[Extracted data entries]

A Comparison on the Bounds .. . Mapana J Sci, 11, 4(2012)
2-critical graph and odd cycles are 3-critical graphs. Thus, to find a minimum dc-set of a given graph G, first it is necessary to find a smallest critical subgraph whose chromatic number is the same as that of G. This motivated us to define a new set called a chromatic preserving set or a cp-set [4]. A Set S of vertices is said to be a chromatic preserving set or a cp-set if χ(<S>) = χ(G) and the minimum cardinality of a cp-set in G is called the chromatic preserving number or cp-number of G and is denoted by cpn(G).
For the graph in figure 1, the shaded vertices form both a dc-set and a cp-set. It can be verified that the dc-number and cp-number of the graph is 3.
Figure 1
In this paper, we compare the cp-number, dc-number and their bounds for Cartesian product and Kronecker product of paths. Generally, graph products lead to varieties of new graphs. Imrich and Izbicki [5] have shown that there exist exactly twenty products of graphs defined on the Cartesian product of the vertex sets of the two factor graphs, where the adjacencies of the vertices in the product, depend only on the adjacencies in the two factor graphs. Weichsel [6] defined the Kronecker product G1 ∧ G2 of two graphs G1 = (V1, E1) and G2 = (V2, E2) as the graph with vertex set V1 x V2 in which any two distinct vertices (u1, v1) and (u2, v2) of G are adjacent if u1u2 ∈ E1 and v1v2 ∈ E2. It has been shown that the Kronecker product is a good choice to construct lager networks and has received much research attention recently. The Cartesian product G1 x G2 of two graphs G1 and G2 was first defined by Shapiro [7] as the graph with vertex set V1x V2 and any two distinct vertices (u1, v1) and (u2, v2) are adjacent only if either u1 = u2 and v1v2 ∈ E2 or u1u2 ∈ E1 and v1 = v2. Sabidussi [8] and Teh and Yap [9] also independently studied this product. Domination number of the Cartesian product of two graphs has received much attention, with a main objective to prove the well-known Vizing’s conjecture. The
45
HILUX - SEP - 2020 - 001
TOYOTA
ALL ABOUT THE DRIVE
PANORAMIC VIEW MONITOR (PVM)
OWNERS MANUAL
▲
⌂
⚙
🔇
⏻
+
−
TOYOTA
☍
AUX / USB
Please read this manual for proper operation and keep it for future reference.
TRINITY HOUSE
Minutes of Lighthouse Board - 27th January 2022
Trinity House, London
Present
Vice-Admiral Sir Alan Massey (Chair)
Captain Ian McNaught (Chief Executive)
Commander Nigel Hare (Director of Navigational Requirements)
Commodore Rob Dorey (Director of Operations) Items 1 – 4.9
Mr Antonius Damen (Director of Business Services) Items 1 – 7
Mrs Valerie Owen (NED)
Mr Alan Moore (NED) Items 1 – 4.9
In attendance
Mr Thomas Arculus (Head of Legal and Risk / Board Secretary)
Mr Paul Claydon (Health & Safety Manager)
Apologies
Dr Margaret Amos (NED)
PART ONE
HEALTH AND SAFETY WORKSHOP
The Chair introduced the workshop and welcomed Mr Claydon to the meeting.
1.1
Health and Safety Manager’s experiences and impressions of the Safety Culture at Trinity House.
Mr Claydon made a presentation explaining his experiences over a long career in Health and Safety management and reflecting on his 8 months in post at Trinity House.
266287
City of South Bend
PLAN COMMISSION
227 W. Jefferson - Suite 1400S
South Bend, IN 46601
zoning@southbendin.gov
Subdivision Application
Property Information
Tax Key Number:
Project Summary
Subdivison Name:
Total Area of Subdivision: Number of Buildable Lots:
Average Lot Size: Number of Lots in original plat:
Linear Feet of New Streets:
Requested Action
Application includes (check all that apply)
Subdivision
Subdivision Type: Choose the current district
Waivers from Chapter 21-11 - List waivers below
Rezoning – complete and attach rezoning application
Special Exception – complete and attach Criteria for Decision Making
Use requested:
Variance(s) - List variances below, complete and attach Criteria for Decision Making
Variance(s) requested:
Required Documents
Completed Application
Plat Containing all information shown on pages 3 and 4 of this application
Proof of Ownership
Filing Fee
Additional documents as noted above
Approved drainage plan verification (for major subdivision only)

WHAT THIS TASK INVOLVES: A single number is the answer: the count of lines above that include the string "List".

RESPONSE BOX: 2